L’encours de crédit habitat aux ménages est en hausse marquée : +6,1 % sur un an en juin 2021, après +5,5 % fin 2020. Au premier semestre 2021, hors rachats et renégociations, la production brute de nouveaux prêts à l’habitat bondit de 26 % sur un an, en lien avec l’effet du confinement du printemps 2020. Par rapport à un premier semestre « normal » (2019), elle croît fortement, de 22 %.
Cette évolution du crédit habitat reflète l’état du marché immobilier français, qui a bien résisté à la crise sanitaire en 2020 et reste très dynamique en 2021. Dans l’ancien, les transactions n’ont reculé que de 4 % sur un an en 2020 et accélèrent nettement en 2021, atteignant de nouveaux records historiques : 1 130 000 ventes en cumul 12 mois en mai, +9,7 % sur un an. Les prix augmentent de 5,9 % sur un an au premier trimestre. Dans le neuf, les ventes s’étaient repliées plus fortement que dans l’ancien en 2020, de l’ordre de 15 %. Elles se redressent au premier semestre 2021 : +15 % par rapport au semestre précédent.
Quelques facteurs défavorables
L’environnement économique s’est nettement affirmé, avec une croissance prévue de 5,8 % cette année, comme, d’environ 1,5 %, le pouvoir d’achat des ménages, dont la confiance se redresse. En revanche, le taux de chômage reste élevé et devrait augmenter un peu en 2021, avoisinant 8,4 %, contre 7,9 % en 2020. L’insuffisance de l’offre dans le neuf, qu’on constatait déjà avant la crise, s’est accentuée, avec un net recul des permis de construire en 2020. En matière de conditions d’octroi de crédit, un léger resserrement est à l’œuvre. À la suite des recommandations du Haut Conseil de stabilité financière (fin 2019), le poids des crédits à taux d’effort élevé (supérieur à 35 %) dans la production de crédit s’est peu à peu réduit, à 22,7 % au T3 2020, à comparer avec les 27,7 % de 2019. À terme, il doit être ramené à 20 % maximum, cette recommandation devenant une norme contraignante dès l’été 2021, ce qui contribuera à freiner la production de crédit habitat, mais de façon modérée.
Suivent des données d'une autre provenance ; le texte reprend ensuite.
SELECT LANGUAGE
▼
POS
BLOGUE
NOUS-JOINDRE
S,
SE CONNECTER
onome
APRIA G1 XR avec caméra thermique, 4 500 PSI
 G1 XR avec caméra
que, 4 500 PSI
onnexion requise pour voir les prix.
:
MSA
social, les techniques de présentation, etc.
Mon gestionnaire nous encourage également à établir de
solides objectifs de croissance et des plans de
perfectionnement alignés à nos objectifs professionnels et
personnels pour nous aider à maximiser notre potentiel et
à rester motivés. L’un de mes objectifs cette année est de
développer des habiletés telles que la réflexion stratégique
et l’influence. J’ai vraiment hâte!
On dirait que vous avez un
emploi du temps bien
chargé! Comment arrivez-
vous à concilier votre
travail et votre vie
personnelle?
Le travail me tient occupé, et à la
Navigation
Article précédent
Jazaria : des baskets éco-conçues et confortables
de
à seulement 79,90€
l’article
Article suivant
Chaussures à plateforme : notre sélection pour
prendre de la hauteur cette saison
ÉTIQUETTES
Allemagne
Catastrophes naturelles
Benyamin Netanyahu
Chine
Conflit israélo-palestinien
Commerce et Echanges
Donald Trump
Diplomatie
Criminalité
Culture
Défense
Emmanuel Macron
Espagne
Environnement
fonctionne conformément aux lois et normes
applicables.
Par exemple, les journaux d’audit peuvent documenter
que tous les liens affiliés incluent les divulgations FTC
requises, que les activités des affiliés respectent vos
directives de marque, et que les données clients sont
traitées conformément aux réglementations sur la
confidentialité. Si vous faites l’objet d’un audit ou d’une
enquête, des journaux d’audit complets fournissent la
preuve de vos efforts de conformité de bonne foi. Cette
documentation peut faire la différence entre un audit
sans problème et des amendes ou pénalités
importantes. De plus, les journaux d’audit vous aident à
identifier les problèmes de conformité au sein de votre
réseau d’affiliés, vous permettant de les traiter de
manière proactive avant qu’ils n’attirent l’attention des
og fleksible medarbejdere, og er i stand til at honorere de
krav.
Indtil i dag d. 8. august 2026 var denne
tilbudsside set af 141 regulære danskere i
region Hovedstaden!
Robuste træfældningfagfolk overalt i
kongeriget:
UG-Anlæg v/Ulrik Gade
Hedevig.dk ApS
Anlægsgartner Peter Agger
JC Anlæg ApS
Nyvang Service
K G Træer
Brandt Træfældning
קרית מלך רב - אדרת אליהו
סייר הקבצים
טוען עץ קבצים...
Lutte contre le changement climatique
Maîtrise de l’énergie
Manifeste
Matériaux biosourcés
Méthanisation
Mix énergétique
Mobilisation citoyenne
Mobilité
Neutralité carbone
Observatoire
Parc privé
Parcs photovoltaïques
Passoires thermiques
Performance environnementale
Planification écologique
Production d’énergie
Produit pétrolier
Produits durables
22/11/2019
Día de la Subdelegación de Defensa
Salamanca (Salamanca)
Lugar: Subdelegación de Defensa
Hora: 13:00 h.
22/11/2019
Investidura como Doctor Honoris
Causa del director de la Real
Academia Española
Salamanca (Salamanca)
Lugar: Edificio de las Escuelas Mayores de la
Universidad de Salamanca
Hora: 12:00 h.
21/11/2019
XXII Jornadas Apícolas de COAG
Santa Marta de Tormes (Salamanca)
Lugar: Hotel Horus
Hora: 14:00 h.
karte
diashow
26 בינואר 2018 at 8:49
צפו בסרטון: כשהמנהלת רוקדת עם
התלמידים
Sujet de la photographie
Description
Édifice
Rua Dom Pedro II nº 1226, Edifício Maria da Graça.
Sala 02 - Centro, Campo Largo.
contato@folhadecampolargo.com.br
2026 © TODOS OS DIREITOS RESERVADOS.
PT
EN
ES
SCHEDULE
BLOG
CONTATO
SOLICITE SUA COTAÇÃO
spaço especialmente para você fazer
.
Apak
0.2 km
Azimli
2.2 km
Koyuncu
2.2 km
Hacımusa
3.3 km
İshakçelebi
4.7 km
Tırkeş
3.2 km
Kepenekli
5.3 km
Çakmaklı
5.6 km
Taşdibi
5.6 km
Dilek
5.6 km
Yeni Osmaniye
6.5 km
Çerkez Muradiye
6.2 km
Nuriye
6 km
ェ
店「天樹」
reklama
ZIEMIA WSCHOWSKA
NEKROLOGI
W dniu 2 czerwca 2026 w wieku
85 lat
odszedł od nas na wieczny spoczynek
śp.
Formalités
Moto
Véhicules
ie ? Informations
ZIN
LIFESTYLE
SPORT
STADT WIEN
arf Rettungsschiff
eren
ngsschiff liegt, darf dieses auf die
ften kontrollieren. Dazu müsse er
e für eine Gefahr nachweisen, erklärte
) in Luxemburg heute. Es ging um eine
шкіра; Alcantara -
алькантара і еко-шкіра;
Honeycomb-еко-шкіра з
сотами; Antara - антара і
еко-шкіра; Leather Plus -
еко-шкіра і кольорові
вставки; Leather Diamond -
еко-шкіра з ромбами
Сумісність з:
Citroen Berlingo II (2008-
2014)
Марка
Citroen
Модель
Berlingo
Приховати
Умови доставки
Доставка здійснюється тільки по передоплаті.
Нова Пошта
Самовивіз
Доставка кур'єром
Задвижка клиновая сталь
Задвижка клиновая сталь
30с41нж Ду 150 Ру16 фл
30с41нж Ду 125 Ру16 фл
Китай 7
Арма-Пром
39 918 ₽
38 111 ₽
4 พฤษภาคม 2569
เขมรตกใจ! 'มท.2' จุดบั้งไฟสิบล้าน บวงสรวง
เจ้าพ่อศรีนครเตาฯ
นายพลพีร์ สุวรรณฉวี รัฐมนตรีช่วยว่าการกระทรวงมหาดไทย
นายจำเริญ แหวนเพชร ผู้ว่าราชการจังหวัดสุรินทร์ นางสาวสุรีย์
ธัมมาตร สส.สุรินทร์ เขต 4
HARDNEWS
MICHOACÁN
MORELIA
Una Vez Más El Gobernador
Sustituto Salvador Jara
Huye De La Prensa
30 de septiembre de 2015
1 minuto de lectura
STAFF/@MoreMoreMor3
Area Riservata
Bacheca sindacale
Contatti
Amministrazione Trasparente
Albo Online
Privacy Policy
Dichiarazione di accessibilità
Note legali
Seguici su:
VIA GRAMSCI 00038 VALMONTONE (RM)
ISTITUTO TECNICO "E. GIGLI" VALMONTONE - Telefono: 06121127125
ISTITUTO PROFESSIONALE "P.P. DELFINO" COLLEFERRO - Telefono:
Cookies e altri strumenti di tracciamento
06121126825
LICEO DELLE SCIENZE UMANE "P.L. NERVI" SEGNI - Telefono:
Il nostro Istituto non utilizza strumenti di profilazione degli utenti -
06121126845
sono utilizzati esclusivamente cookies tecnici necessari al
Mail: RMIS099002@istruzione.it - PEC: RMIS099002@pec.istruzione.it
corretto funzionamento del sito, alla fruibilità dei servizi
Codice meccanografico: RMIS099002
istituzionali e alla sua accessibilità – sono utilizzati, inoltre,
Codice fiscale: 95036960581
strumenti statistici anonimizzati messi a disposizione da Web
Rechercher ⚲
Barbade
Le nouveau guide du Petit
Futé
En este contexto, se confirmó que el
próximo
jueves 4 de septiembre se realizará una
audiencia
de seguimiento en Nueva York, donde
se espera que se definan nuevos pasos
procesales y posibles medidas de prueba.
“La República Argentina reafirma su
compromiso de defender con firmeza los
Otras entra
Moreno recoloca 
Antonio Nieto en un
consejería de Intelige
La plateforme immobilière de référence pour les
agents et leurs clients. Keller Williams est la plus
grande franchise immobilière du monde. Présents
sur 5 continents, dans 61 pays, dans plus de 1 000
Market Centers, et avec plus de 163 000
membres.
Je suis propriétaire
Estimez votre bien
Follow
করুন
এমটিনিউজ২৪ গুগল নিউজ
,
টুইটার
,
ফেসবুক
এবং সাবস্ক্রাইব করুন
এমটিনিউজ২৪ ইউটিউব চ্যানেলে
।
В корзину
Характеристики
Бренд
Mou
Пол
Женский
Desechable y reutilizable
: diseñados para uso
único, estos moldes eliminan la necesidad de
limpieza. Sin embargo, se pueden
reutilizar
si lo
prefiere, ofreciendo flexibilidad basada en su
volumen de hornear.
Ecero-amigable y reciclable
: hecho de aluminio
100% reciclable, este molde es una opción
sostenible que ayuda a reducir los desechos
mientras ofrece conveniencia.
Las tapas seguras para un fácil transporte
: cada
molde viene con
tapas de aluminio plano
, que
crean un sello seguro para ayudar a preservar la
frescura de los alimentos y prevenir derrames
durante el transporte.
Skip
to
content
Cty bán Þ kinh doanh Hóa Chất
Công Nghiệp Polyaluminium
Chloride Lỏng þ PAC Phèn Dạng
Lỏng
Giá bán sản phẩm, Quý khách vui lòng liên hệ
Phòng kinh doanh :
Des fondamentaux favorables
Les facteurs structurels de soutien restent présents : démographie, préparation de la retraite et surtout effet valeur-refuge, renforcé par la crise sanitaire. L’immobilier rassure, par son côté tangible, des évolutions assez régulières, un rendement relativement attractif et une valorisation en général favorable sur longue période. Par ailleurs, du fait de la crise sanitaire, de l’impératif écologique et du développement du télétravail, la demande se réoriente en faveur d’un habitat plus confortable et plus vert (maisons avec jardin). Un certain nombre d’habitants de grandes villes (Paris, Lyon) les quittent pour s’installer dans des maisons anciennes situées dans de petites villes des départements limitrophes. Les prix freinent à Paris (+1,7 % sur un an au T1 2021, contre +8 % un an plus tôt) tandis que ceux des maisons franciliennes augmentent, +7,1 % sur un an au T1, contre +2,4 % un an plus tôt.
En outre, le crédit habitat français est un modèle prudent, aux risques contenus. Le ratio de CDL habitat, qui était très bas avant la crise (1,29 % en 2019), a encore baissé en 2020 (1,06 %). Il pourrait remonter légèrement en 2021, mais resterait très mesuré. Enfin et surtout, les taux de crédit habitat demeurent très bas et attractifs. Hors assurances, ils atteignaient 1,14 % en moyenne au T2 2021. Les taux OAT 10 ans devraient rester très modérés en 2021-2022, du fait notamment de la politique monétaire très accommodante de la BCE et de la modération relative des pressions inflationnistes en zone euro.
En 2021, les ventes se redresseraient et atteindraient de nouveaux records dans l’ancien, 1 125 000 unités, 10 % de plus qu’en 2020, 5 % de plus qu’en 2019. Elles remonteraient légèrement dans le neuf. Les hausses des prix seraient assez élevées, de l’ordre de 6 %, avec une accélération en province et un net ralentissement, voire une légère baisse, dans certaines grandes villes, notamment Paris. Ces prévisions conduiraient à une hausse de 15 % de la production et de 6 % de l’encours de crédit habitat en 2021.